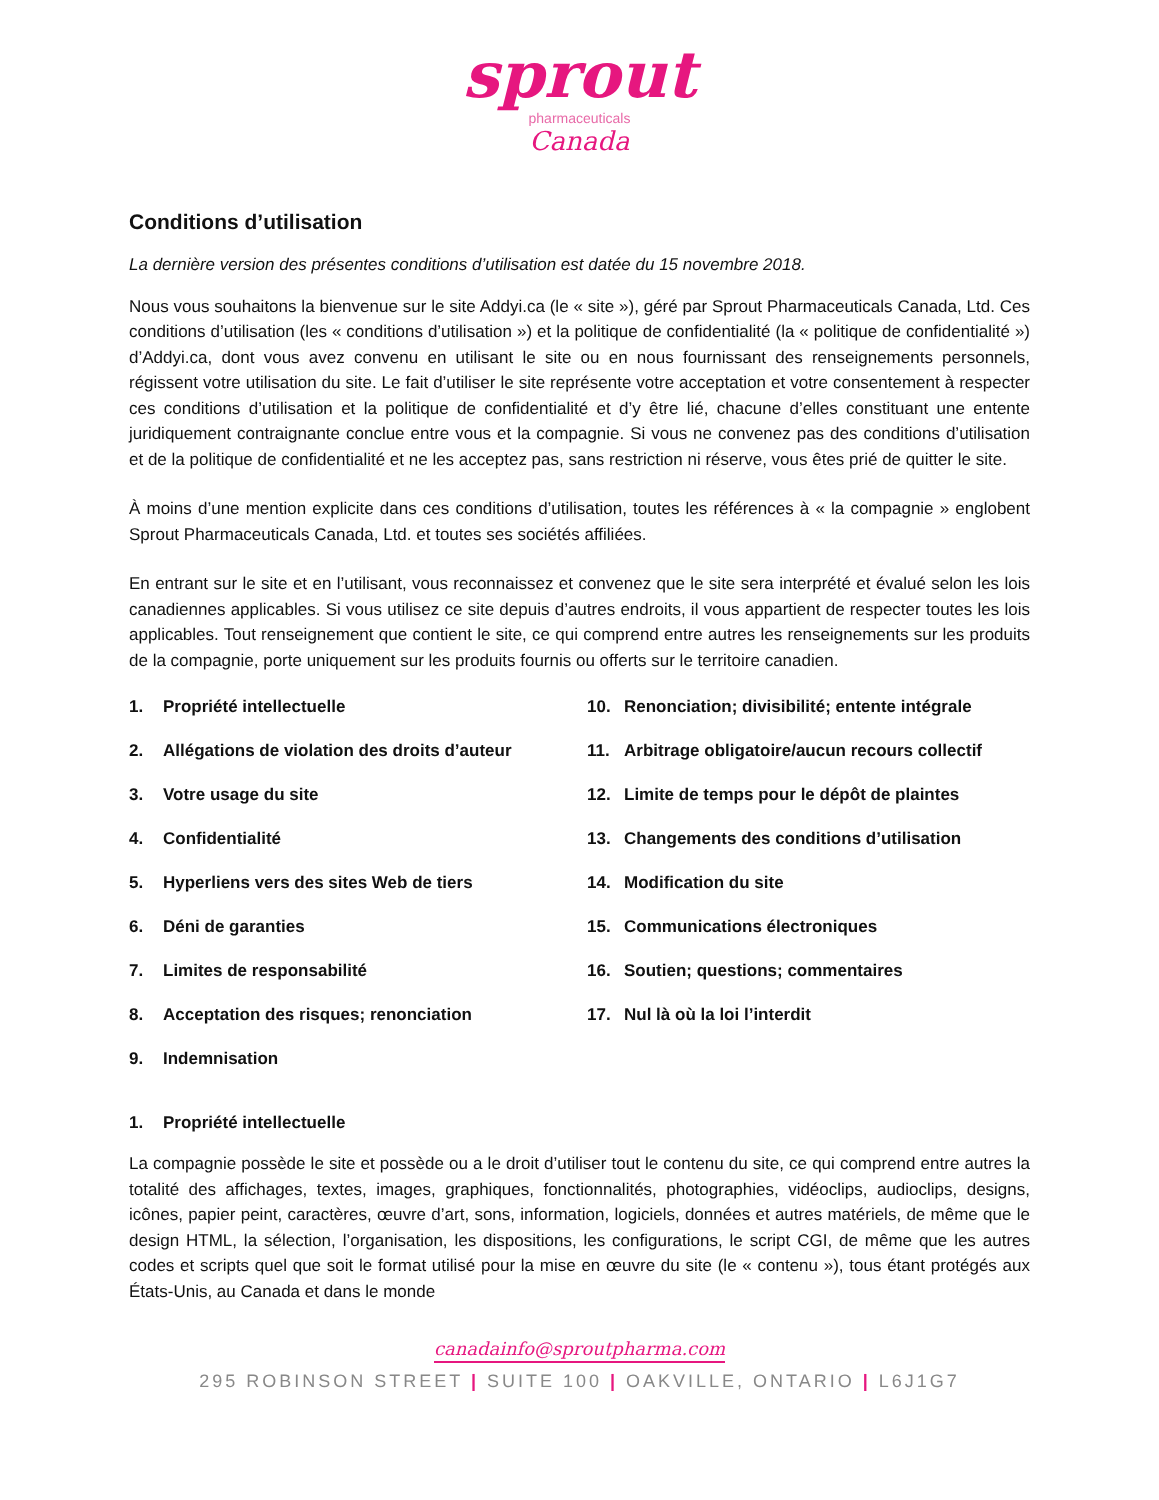sprout
pharmaceuticals
Canada
Conditions d’utilisation
La dernière version des présentes conditions d’utilisation est datée du 15 novembre 2018.
Nous vous souhaitons la bienvenue sur le site Addyi.ca (le « site »), géré par Sprout Pharmaceuticals Canada, Ltd. Ces conditions d’utilisation (les « conditions d’utilisation ») et la politique de confidentialité (la « politique de confidentialité ») d’Addyi.ca, dont vous avez convenu en utilisant le site ou en nous fournissant des renseignements personnels, régissent votre utilisation du site. Le fait d’utiliser le site représente votre acceptation et votre consentement à respecter ces conditions d’utilisation et la politique de confidentialité et d’y être lié, chacune d’elles constituant une entente juridiquement contraignante conclue entre vous et la compagnie. Si vous ne convenez pas des conditions d’utilisation et de la politique de confidentialité et ne les acceptez pas, sans restriction ni réserve, vous êtes prié de quitter le site.
À moins d’une mention explicite dans ces conditions d’utilisation, toutes les références à « la compagnie » englobent Sprout Pharmaceuticals Canada, Ltd. et toutes ses sociétés affiliées.
En entrant sur le site et en l’utilisant, vous reconnaissez et convenez que le site sera interprété et évalué selon les lois canadiennes applicables. Si vous utilisez ce site depuis d’autres endroits, il vous appartient de respecter toutes les lois applicables. Tout renseignement que contient le site, ce qui comprend entre autres les renseignements sur les produits de la compagnie, porte uniquement sur les produits fournis ou offerts sur le territoire canadien.
1. Propriété intellectuelle
2. Allégations de violation des droits d’auteur
3. Votre usage du site
4. Confidentialité
5. Hyperliens vers des sites Web de tiers
6. Déni de garanties
7. Limites de responsabilité
8. Acceptation des risques; renonciation
9. Indemnisation
10. Renonciation; divisibilité; entente intégrale
11. Arbitrage obligatoire/aucun recours collectif
12. Limite de temps pour le dépôt de plaintes
13. Changements des conditions d’utilisation
14. Modification du site
15. Communications électroniques
16. Soutien; questions; commentaires
17. Nul là où la loi l’interdit
1. Propriété intellectuelle
La compagnie possède le site et possède ou a le droit d’utiliser tout le contenu du site, ce qui comprend entre autres la totalité des affichages, textes, images, graphiques, fonctionnalités, photographies, vidéoclips, audioclips, designs, icônes, papier peint, caractères, œuvre d’art, sons, information, logiciels, données et autres matériels, de même que le design HTML, la sélection, l’organisation, les dispositions, les configurations, le script CGI, de même que les autres codes et scripts quel que soit le format utilisé pour la mise en œuvre du site (le « contenu »), tous étant protégés aux États-Unis, au Canada et dans le monde
canadainfo@sproutpharma.com
295 ROBINSON STREET | SUITE 100 | OAKVILLE, ONTARIO | L6J1G7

**Task requirements**.
Return the material above in exact form. Pictures stay out.

**Worked solution**.
sprout
pharmaceuticals
Canada
Conditions d’utilisation
La dernière version des présentes conditions d’utilisation est datée du 15 novembre 2018.
Nous vous souhaitons la bienvenue sur le site Addyi.ca (le « site »), géré par Sprout Pharmaceuticals Canada, Ltd. Ces conditions d’utilisation (les « conditions d’utilisation ») et la politique de confidentialité (la « politique de confidentialité ») d’Addyi.ca, dont vous avez convenu en utilisant le site ou en nous fournissant des renseignements personnels, régissent votre utilisation du site. Le fait d’utiliser le site représente votre acceptation et votre consentement à respecter ces conditions d’utilisation et la politique de confidentialité et d’y être lié, chacune d’elles constituant une entente juridiquement contraignante conclue entre vous et la compagnie. Si vous ne convenez pas des conditions d’utilisation et de la politique de confidentialité et ne les acceptez pas, sans restriction ni réserve, vous êtes prié de quitter le site.
À moins d’une mention explicite dans ces conditions d’utilisation, toutes les références à « la compagnie » englobent Sprout Pharmaceuticals Canada, Ltd. et toutes ses sociétés affiliées.
En entrant sur le site et en l’utilisant, vous reconnaissez et convenez que le site sera interprété et évalué selon les lois canadiennes applicables. Si vous utilisez ce site depuis d’autres endroits, il vous appartient de respecter toutes les lois applicables. Tout renseignement que contient le site, ce qui comprend entre autres les renseignements sur les produits de la compagnie, porte uniquement sur les produits fournis ou offerts sur le territoire canadien.
1. Propriété intellectuelle
2. Allégations de violation des droits d’auteur
3. Votre usage du site
4. Confidentialité
5. Hyperliens vers des sites Web de tiers
6. Déni de garanties
7. Limites de responsabilité
8. Acceptation des risques; renonciation
9. Indemnisation
10. Renonciation; divisibilité; entente intégrale
11. Arbitrage obligatoire/aucun recours collectif
12. Limite de temps pour le dépôt de plaintes
13. Changements des conditions d’utilisation
14. Modification du site
15. Communications électroniques
16. Soutien; questions; commentaires
17. Nul là où la loi l’interdit
1. Propriété intellectuelle
La compagnie possède le site et possède ou a le droit d’utiliser tout le contenu du site, ce qui comprend entre autres la totalité des affichages, textes, images, graphiques, fonctionnalités, photographies, vidéoclips, audioclips, designs, icônes, papier peint, caractères, œuvre d’art, sons, information, logiciels, données et autres matériels, de même que le design HTML, la sélection, l’organisation, les dispositions, les configurations, le script CGI, de même que les autres codes et scripts quel que soit le format utilisé pour la mise en œuvre du site (le « contenu »), tous étant protégés aux États-Unis, au Canada et dans le monde
canadainfo@sproutpharma.com
295 ROBINSON STREET | SUITE 100 | OAKVILLE, ONTARIO | L6J1G7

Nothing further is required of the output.